But the point of difficulty was B. termo. The demonstration of its flagella was a task of difficulty which only patient purpose could conquer. But by the use of our new lenses, and special illumination we - my colleague and I - were enabled to demonstrate clearly a flagellum at each end of this least of living organisms, as you see, and by the rapid lashing of the fluid, alternately or together, with these flagella, the powerful, rapid, and graceful movements of this smallest known living thing are accomplished. Of course these fibers are inconceivably fine - indeed for this very reason it was desirable, if possible, to measure it, to discover its actual thickness. We all know that, both for the telescope and the microscope, beautiful apparatus are made for measuring minute magnified details. But unfortunately no instrument manufactured was delicate enough to measure directly this fiber. If it were measured it must be by an indirect progress, which I accomplished thus: The diameter of the body of B. termo, i.e., from; side to side, may in different forms vary from the 1/20000 to the 1/50000 of an inch. That is a measurement which we may easily make directly with a micrometer.

Haying ascertained this, I determined to discover the ratio of thickness between the body of the Bacterium and its flagellum - that is to say, to discover how many of the flagella laid side by side would make up the width of the body.

I proceeded thus: This is a complicated microscope placed on a tripod, so arranged that it may be conveniently worked upright. There is a special instrument for centering and illuminating. On the stage of the instrument, the Bacterium with its flagellum in distinct focus is placed. Instead of the simple eyepiece, camera lucida is placed upon it. This instrument is so constructed that it appears to throw the image of the object upon the white sheet of paper on the small table at the right hand where the drawing is made, at the, same time that it enables the same eye to see the pencil and the right hand. In this way I made a careful drawing of B. termo and its flagellum, magnified 5,000 diameters. Here is a projection of the drawing made. But I subsequently avoided paper, and used under the camera most carefully prepared surface of ground glass. When the drawing was made I placed on the drawing a drop of Canada balsam, and covered it with a circle of thin glass, just like any other microscopic mounted object. This is a micro-slide so prepared. Now you can see that I only have to lay this on the stage of a microscope, make it an object for a low power, and use a screw micrometer to find how many flagella go to the making of a body.

The result is given in the figure; you see that ten flagella would fill the area occupied by the diameter of the body.

In the case chosen the body was the 1/20,400 of an inch wide, and therefore, when divided by ten, gave for the flagellum a thickness of the 1/204,000 of an English inch. In the end I made fifty separate drawings with four separate lenses. I averaged the result in each fifty, and then took the average of the total of 200, and the mean value of the width of the flagellum was the 1/204,700 of an English inch. It will be seen, then, that we are possessed of instruments which, when competently used, will enable us to study the life-histories of the putrefactive organisms, although they are the minutest forms of life. I have stated that they were the inevitable accompaniments of putrescence and decay.
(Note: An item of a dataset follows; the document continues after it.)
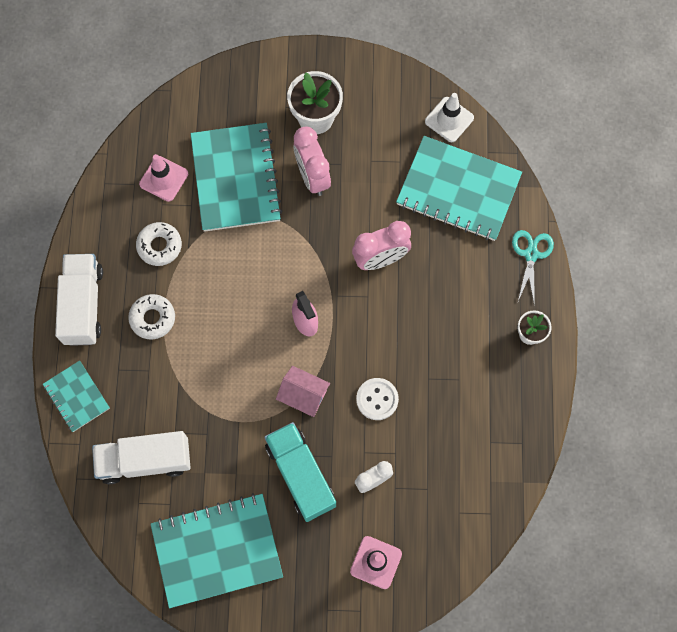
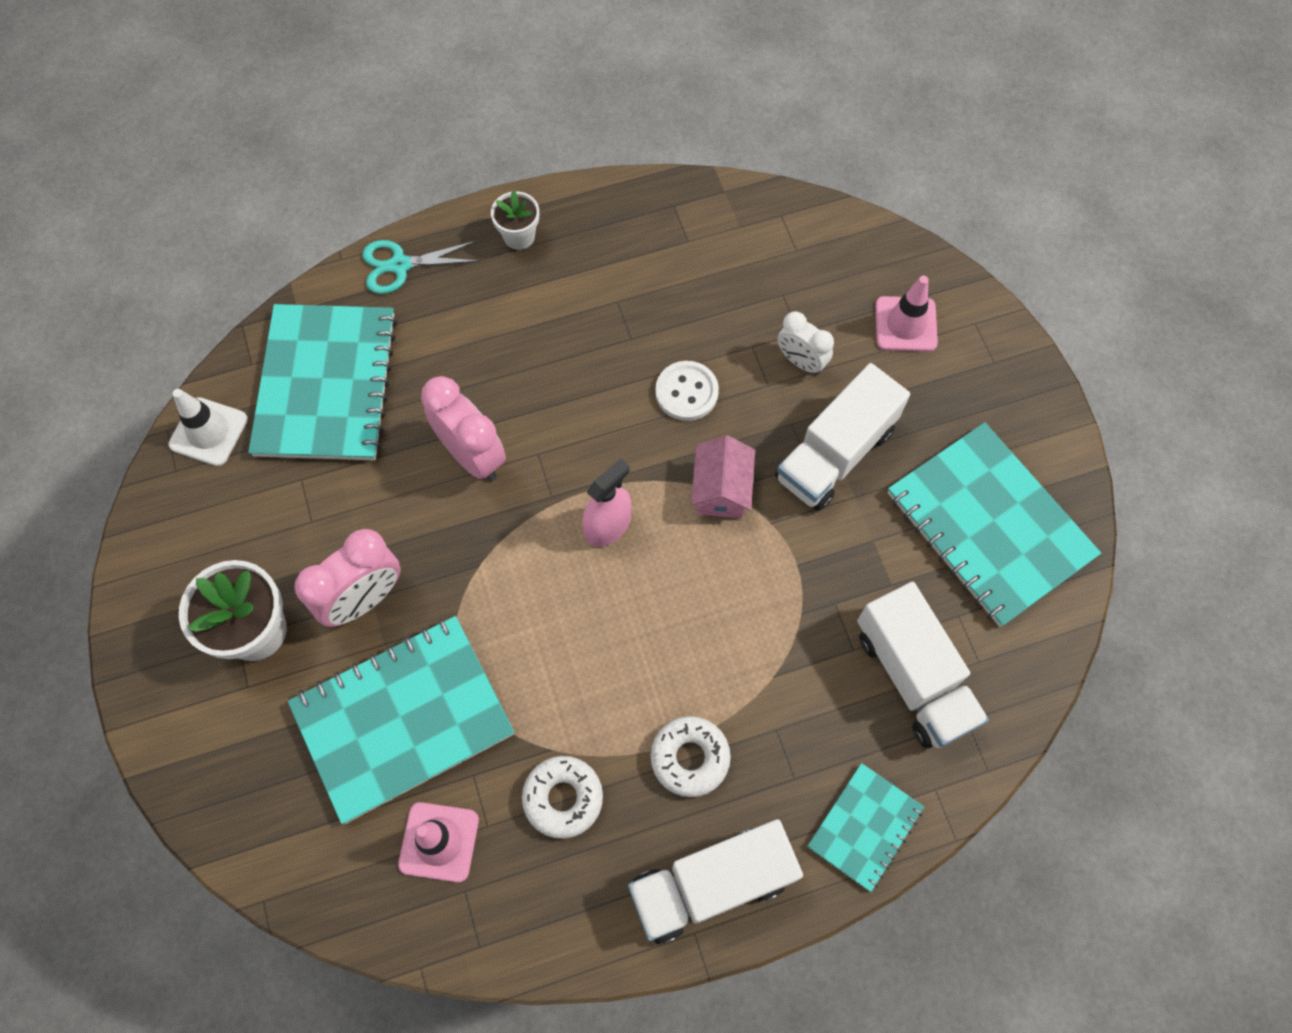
camera: 110 degrees left, 5 degrees down
turquoise truck [264,422,336,522] -> white truck [775,363,910,511]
You learned from a previous illustration the general appearance of the Bacteria; they are the earliest to appear whenever putrefaction shows itself. In fact the pioneer is this - the ubiquitous Bacterium termo. The order of succession of the other forms is by no means certain. But whenever a high stage of decomposition is reached, a group of forms represented by these three will swarm the fluid.

These are the Monads, they are strictly putrefactive organisms, they are midway in size between the least and largest Bacteria, and are, from their form and other conditions, more amenable to research, and twelve years ago I resolved, with the highest power lenses and considerable practice in their use, to attack the problem of their origin; whether as physical products of the not-living, or as the natural progeny of parents.

But you will remember that only a minute drop of fluid containing them can be examined at one time. This minute drop has to be covered with a minute film of glass not more than the 1/200 of an inch thick. The highest lenses are employed, working so near as almost to touch the delicate cover. Clearly, then, the film of fluid would rapidly evaporate and cause the destruction of the object studied. To prevent this an arrangement was devised by which the lens and the covered fluid under examination were used in an air-tight chamber, the air of which was kept in a saturated condition; so that being, like a saturated sponge, unable to take in any more, it left the film of fluid unaffected. But to make the work efficient I soon found that there must be a second observer. Observation by leaps was of no avail. To be accurate it must be unbroken. There must be no gap in a chain of demonstration. A thousand mishaps would occur in trying to follow a single organism through all the changes of successive hours to the end. But, however many failures, it was evident, we must begin on another form at the earliest point again, and follow it to the close. I saw soon that every other method would have been merely empirical, a mere piecemeal of imagination and fact.

When one observer's ability to continue a long observation was exhausted, there must be another at hand to take up the thread and continue it; and thus to the end. I was fortunate indeed at this time in securing the ready and enthusiastic aid of Dr. J.J. Drysdale, of Liverpool, who practically lived with me for the purpose, and went side by side with me to the work. We admitted nothing which we had not both seen, and we succeeded each other consecutively, whenever needful, in following to the end the complete life-histories of six of these remarkable forms.